7 Transcriptome Assembly Annotation

In the absence of a well-annotated reference genome of the species of your choice, researchers will need to generate a draft genome or transcriptome through a de novo approach. Subsequent analyses after assessing the completeness of the assembly include differential gene expression analysis (quantitative approach), functional annotation (qualitative), and many others depending on your experimental design. Functional annotation involves searching for the biological meaning of the biological sequence of interest using known data sets or predicting a new one.

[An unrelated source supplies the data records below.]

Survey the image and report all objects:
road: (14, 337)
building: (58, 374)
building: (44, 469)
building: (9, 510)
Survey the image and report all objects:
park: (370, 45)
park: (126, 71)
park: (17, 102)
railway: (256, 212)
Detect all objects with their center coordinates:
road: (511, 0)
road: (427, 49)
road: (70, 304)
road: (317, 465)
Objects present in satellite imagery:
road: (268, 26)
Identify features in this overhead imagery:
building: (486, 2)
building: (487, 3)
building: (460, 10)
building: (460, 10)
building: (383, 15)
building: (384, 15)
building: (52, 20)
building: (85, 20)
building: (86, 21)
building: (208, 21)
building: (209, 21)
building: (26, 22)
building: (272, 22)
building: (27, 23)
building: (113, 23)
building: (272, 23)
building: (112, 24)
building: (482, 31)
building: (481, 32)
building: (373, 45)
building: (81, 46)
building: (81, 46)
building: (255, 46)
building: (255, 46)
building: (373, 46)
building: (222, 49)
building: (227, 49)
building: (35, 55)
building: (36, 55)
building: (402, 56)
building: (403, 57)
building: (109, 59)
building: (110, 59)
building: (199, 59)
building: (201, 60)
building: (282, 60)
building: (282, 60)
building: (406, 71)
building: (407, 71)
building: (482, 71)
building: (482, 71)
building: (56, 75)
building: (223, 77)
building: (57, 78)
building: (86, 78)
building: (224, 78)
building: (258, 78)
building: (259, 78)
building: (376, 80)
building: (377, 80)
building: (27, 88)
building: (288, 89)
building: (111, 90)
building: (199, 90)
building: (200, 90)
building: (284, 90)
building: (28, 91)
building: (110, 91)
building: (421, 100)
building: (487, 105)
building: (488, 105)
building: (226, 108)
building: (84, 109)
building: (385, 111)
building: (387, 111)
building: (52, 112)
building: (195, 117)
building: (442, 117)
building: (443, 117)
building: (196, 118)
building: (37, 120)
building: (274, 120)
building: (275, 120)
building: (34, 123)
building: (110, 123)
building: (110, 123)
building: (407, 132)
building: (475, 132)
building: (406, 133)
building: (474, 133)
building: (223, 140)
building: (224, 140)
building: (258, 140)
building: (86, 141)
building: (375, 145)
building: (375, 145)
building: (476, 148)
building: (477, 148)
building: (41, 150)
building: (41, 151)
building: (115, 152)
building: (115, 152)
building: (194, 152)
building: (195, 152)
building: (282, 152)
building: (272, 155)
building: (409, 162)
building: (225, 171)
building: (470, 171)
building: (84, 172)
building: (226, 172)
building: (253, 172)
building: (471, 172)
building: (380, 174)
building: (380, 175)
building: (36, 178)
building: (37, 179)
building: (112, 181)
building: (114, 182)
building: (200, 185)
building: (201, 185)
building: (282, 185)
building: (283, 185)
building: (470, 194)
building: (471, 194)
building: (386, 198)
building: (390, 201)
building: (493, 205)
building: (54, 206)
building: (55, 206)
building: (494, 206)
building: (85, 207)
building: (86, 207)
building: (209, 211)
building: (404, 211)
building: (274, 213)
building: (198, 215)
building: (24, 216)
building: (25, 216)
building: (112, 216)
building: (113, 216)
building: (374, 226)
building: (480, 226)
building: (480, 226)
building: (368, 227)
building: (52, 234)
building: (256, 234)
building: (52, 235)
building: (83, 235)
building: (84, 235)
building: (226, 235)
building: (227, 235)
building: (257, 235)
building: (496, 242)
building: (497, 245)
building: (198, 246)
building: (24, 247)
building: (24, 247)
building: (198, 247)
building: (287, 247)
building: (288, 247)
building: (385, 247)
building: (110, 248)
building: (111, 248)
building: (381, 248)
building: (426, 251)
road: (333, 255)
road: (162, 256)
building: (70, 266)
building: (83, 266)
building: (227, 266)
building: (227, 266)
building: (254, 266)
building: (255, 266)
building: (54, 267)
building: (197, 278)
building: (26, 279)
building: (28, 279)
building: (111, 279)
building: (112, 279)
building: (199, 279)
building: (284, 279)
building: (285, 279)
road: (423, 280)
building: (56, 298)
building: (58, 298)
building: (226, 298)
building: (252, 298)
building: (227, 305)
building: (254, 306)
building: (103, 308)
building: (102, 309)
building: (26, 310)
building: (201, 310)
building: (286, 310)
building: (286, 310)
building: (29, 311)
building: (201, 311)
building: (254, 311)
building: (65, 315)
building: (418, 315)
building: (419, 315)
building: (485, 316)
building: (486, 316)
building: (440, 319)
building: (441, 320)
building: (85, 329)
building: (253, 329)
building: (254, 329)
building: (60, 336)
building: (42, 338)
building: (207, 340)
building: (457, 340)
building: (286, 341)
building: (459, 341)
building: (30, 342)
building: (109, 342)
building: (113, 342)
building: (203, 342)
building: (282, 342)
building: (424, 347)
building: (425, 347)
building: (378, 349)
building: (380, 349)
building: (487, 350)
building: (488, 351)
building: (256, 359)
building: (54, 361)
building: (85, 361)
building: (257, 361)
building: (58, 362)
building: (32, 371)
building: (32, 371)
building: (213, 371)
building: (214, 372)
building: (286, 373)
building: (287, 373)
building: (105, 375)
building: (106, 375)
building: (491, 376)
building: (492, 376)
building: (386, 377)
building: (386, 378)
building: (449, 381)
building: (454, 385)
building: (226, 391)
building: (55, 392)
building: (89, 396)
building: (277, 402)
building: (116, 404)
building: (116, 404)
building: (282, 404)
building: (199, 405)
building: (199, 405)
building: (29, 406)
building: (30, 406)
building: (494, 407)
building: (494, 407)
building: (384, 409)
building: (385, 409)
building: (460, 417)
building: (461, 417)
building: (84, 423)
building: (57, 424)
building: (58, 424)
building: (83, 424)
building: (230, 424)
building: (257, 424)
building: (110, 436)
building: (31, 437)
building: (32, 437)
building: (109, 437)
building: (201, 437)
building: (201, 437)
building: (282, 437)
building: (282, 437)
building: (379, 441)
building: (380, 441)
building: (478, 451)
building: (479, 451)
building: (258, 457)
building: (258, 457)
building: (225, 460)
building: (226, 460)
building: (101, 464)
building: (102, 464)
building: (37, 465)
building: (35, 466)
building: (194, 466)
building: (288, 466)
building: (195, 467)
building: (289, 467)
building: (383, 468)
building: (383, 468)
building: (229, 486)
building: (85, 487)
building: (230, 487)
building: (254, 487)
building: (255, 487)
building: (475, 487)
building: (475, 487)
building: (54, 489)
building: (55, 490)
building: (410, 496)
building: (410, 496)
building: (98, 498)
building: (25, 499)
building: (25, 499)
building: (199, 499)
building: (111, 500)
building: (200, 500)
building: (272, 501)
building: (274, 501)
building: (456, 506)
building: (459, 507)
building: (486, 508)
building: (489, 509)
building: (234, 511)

Functional annotation of non-model organisms is usually compared with neighboring species that have a well-annotated reference genome in terms of functions. For example, complete genome/transcriptome datasets of the black tiger shrimp Penaeus monodon or the Caridian shrimp Marsupenaeus japonicus can be used as reference datasets for annotating the transcriptomes of the banana shrimp Fenneropenaeus merguiensis. Information from the taxonomic rank, e.g., a complete genome/transcriptome of the phylum Arthropoda or subphylum Crustacea, can also be used to annotate the banana shrimp dataset. In addition, orthologous data from the associated kingdom, such as the eukaryote dataset, can be used to annotate the banana shrimp dataset.

Functional annotation is task to find the biological meaning such as biochemical and biological function of proteins or CDS. Possible analyses to annotate genes can be for example:

Sequence similarity searching: such as BLAST, HMMER, Diamond, and many more. This approach uses biological sequences of interest (proteins or nucleotides) as query sequences to search a database of known sequence annotations (called subject sequences) and check how similar your query is to the subject sequence.
Gene Ontology (GO) annotation: is functional classification of genes into 3 major classes; cellular component, biological process, and molecular function. More information please see Gene Ontology Overview.
Biological pathway and interaction network: by searching the orthologous protein from pathway and biological interaction network such as KEGG pathway, STRING, Reactome, and many more. This approach provide information of the gene/protein of interest interacting with others within the same pathway of gene set.

7.1 Functional Annotation using EggNOG-mapper

EggNOG-mapper is a tool for functional annotation analysis in biological sequences, which can be proteomes, genomes, transcriptomes or metagenomes. EggNOG-mapper uses the EggNOG database as a reference for searching orthologous identifiers. Many search algorithms have been deployed to search against EggNOG database, such as diamond (fast and comparable), MMseqs2 fast and comparable, and HMMER3 (slowest).

Once user have already installed EggNog-mapper, you will need to download EggNOG database to your local machine using the following command. But in this workshop, we already prepared it for you :)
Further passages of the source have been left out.